DATA SECTION:
++++++++++++++++++++

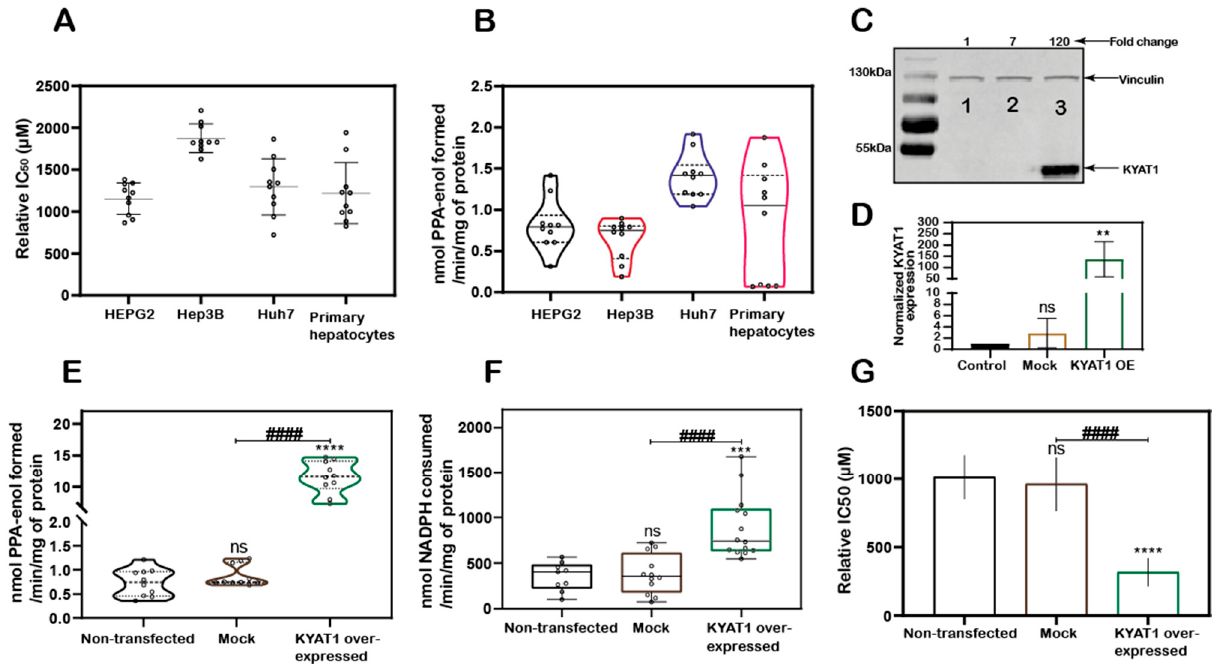
Figure 1. KYAT1 expression and MSC cytotoxicity in cancer and normal human liver hepatocytes. ( A ) MSC cytotoxicity in three different hepatocellular carcinoma cell lines (HEPG2, Hep3B, and Huh7) and freshly isolated human primary hepatocytes at 72 h ( n = 10). ( B ) Transamination activity of KYAT1 in three HCC cell lines and human primary hepatocyte ( n = 10). ( C , D ) Western blot showing the expression and quantification of over-expressed KYAT1 enzyme after 48 h of transfection in HEPG2 cells. (1) control, (2) mock-transfected, and (3) KYAT1-over-expressing plasmid-transfected cells ( n = 4). ( E ) Transamination activity ( n = 10) and ( F ) Beta-elimination ( n = 9–14) activity in control, mock, and KYAT1 over-expressed HEPG2 cell lysate. ( G ) KYAT1 over-expression increases the sensitivity of MSC-mediated cytotoxicity at 72 h in HEPG2 cells ( n = 14). ( C , D ) KYAT1 48 kDa and Vinculin 124 kDa were used as a loading control and 20 µ g of protein from cell lysate was used. ( E – G ) Graph represents mean ± SD, statistical analysis performed with one-way ANOVA with 95% confidential interval followed by Tukey’s multiple comparison test (ns = not significant, * p < 0.05, ** p < 0.01, *** p < 0.001, and **** p < 0.0001 compared with untransfected control and # p < 0.05, ## p < 0.01, ### p < 0.001, and #### p < 0.0001 compared with mock).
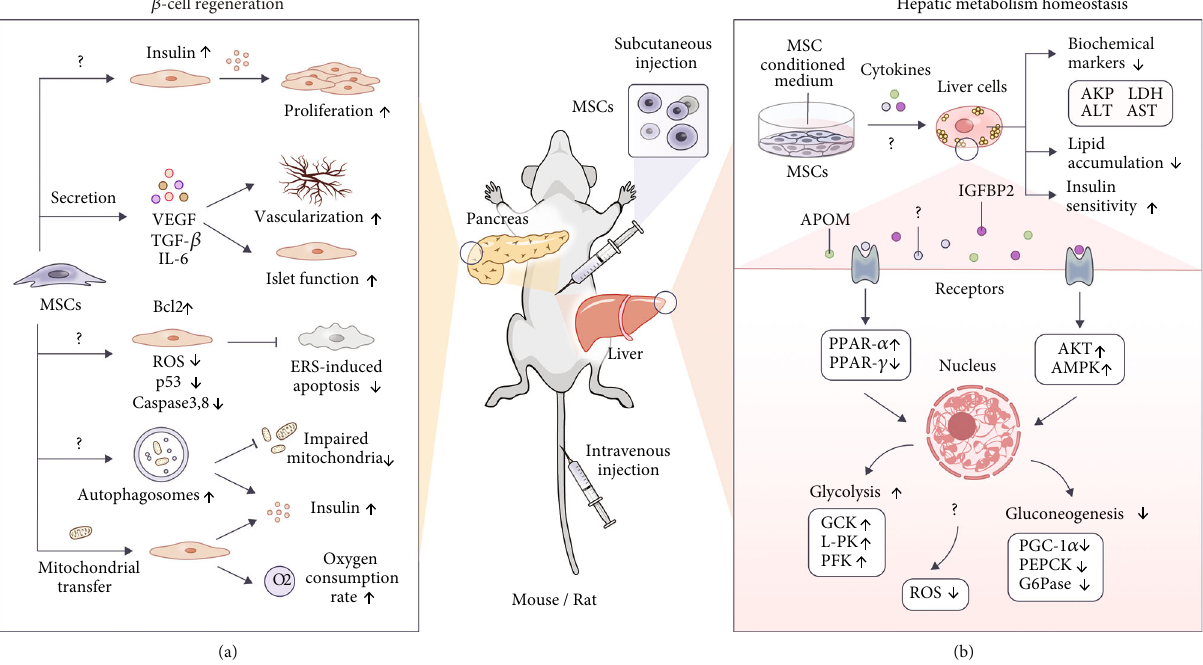
Figure 1: (a) Possible mechanisms of action for MSCs to promote islet regeneration. MSCs might initiate endogenous insulin production and stimulate the proliferation of β -cells. Various bioactive molecules secreted by MSCs, such as VEGF, TGF- β , and IL-6, can lead to enhanced vascularization and islet function. Besides, mitochondria of MSCs could be transferred to β -cells under hypoxia conditions to enhance the insulin secretion rate. MSCs show their antiapoptotic e ff ect by downregulating ROS, caspase 3, caspase 8, and p53 and upregulating Bcl2. MSCs are capable of enhancing the formation of phagosomes, leading to the improved clearance of impaired mitochondria and the increased number of insulin granules. (b) Possible mechanisms of action for MSCs to in fl uence hepatic metabolic homeostasis. MSCs can reduce the number of impaired mitochondria and systemic ROS levels to prevent liver metabolic imbalance. Upon MSC administration, PPAR- α was upregulated while PPAR- γ was downregulated. The expression of enzymes involved in hepatic glycolysis (GCK, L-PK, and PFK) is elevated, while the enzymes involved in gluconeogenesis (PGC-1 α , PEPCK, and G6Pase) are reduced. In addition, MSCs can activate AKT and AMPK signaling pathways, which play a key role in cell metabolism. MSCs could signi fi cantly lower disordered biochemical markers of liver function caused by HFD, for instance, AKP, LDH, ALT, and AST, as well as reduce hepatic lipid accumulation and ameliorate insulin sensitivity. Abbreviations: VEGF: vascular endothelial growth factor; TGF- β : transforming growth factor- β ; IL-1Ra: interleukin-1 receptor agonist; ER: endoplasmic reticulum; ROS: reactive oxygen species; AKT: protein kinase B; AMPK: AMP-activated protein kinase; HFD: high-fat diet; GCK: glucokinase; L-PK: liver pyruvate kinase; PFK: 6- phosphofructo-1-kinase; PGC-1 α : peroxisome proliferator γ -activated receptor coactivator 1- α ; PEPCK: phosphoenolpyruvate carboxykinase; G6Pase: glucose-6-phosphatase; AKP: alkaline phosphatase; LDH: lactate dehydrogenase; ALT: alanine aminotransferase; AST: aspartate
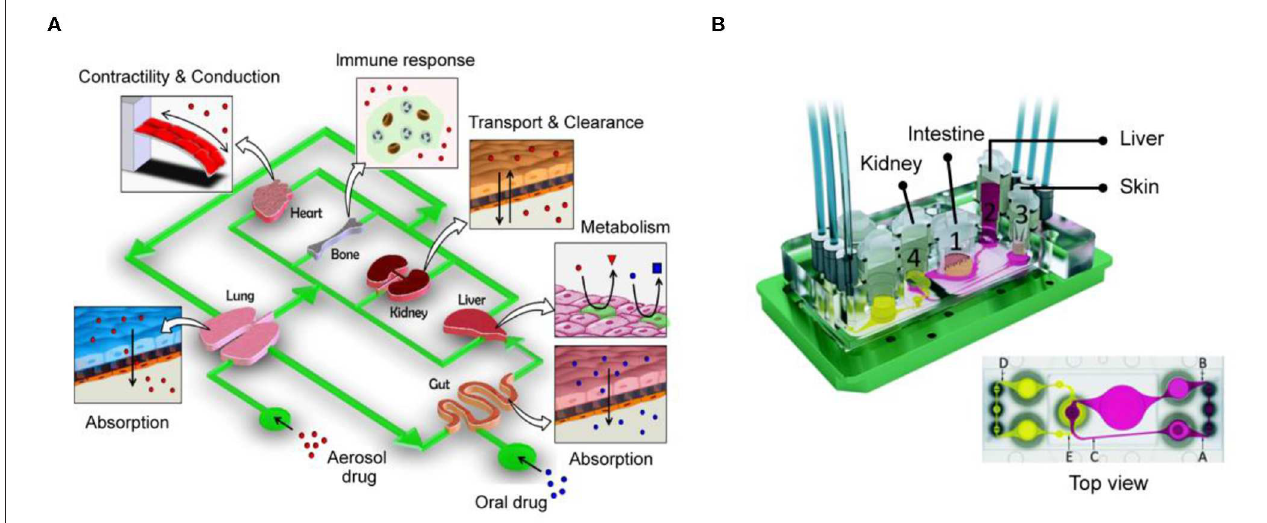
FIGURE 4 | Integrate multi-organ chip platforms to create complex interactions between human organs. (A) The design concept of the human body chip. One of the most promising in vitro system for replicating the systemic responses of human body. Reproduced with permission from Huh et al. (2011). (B) Four-organs-on-a-chip system employed intestine, liver, skin, and kidney tissue that proportionately simulated the physiological environment of the human body. Reproduced with permission from Maschmeyer et al.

++++++++++++++++++++

Return the material exactly as given, apart from the pictures.

YOUR SOLUTION:
Figure 1. KYAT1 expression and MSC cytotoxicity in cancer and normal human liver hepatocytes. ( A ) MSC cytotoxicity in three different hepatocellular carcinoma cell lines (HEPG2, Hep3B, and Huh7) and freshly isolated human primary hepatocytes at 72 h ( n = 10). ( B ) Transamination activity of KYAT1 in three HCC cell lines and human primary hepatocyte ( n = 10). ( C , D ) Western blot showing the expression and quantification of over-expressed KYAT1 enzyme after 48 h of transfection in HEPG2 cells. (1) control, (2) mock-transfected, and (3) KYAT1-over-expressing plasmid-transfected cells ( n = 4). ( E ) Transamination activity ( n = 10) and ( F ) Beta-elimination ( n = 9–14) activity in control, mock, and KYAT1 over-expressed HEPG2 cell lysate. ( G ) KYAT1 over-expression increases the sensitivity of MSC-mediated cytotoxicity at 72 h in HEPG2 cells ( n = 14). ( C , D ) KYAT1 48 kDa and Vinculin 124 kDa were used as a loading control and 20 µ g of protein from cell lysate was used. ( E – G ) Graph represents mean ± SD, statistical analysis performed with one-way ANOVA with 95% confidential interval followed by Tukey’s multiple comparison test (ns = not significant, * p < 0.05, ** p < 0.01, *** p < 0.001, and **** p < 0.0001 compared with untransfected control and # p < 0.05, ## p < 0.01, ### p < 0.001, and #### p < 0.0001 compared with mock).
Figure 1: (a) Possible mechanisms of action for MSCs to promote islet regeneration. MSCs might initiate endogenous insulin production and stimulate the proliferation of β -cells. Various bioactive molecules secreted by MSCs, such as VEGF, TGF- β , and IL-6, can lead to enhanced vascularization and islet function. Besides, mitochondria of MSCs could be transferred to β -cells under hypoxia conditions to enhance the insulin secretion rate. MSCs show their antiapoptotic e ff ect by downregulating ROS, caspase 3, caspase 8, and p53 and upregulating Bcl2. MSCs are capable of enhancing the formation of phagosomes, leading to the improved clearance of impaired mitochondria and the increased number of insulin granules. (b) Possible mechanisms of action for MSCs to in fl uence hepatic metabolic homeostasis. MSCs can reduce the number of impaired mitochondria and systemic ROS levels to prevent liver metabolic imbalance. Upon MSC administration, PPAR- α was upregulated while PPAR- γ was downregulated. The expression of enzymes involved in hepatic glycolysis (GCK, L-PK, and PFK) is elevated, while the enzymes involved in gluconeogenesis (PGC-1 α , PEPCK, and G6Pase) are reduced. In addition, MSCs can activate AKT and AMPK signaling pathways, which play a key role in cell metabolism. MSCs could signi fi cantly lower disordered biochemical markers of liver function caused by HFD, for instance, AKP, LDH, ALT, and AST, as well as reduce hepatic lipid accumulation and ameliorate insulin sensitivity. Abbreviations: VEGF: vascular endothelial growth factor; TGF- β : transforming growth factor- β ; IL-1Ra: interleukin-1 receptor agonist; ER: endoplasmic reticulum; ROS: reactive oxygen species; AKT: protein kinase B; AMPK: AMP-activated protein kinase; HFD: high-fat diet; GCK: glucokinase; L-PK: liver pyruvate kinase; PFK: 6- phosphofructo-1-kinase; PGC-1 α : peroxisome proliferator γ -activated receptor coactivator 1- α ; PEPCK: phosphoenolpyruvate carboxykinase; G6Pase: glucose-6-phosphatase; AKP: alkaline phosphatase; LDH: lactate dehydrogenase; ALT: alanine aminotransferase; AST: aspartate
FIGURE 4 | Integrate multi-organ chip platforms to create complex interactions between human organs. (A) The design concept of the human body chip. One of the most promising in vitro system for replicating the systemic responses of human body. Reproduced with permission from Huh et al. (2011). (B) Four-organs-on-a-chip system employed intestine, liver, skin, and kidney tissue that proportionately simulated the physiological environment of the human body. Reproduced with permission from Maschmeyer et al.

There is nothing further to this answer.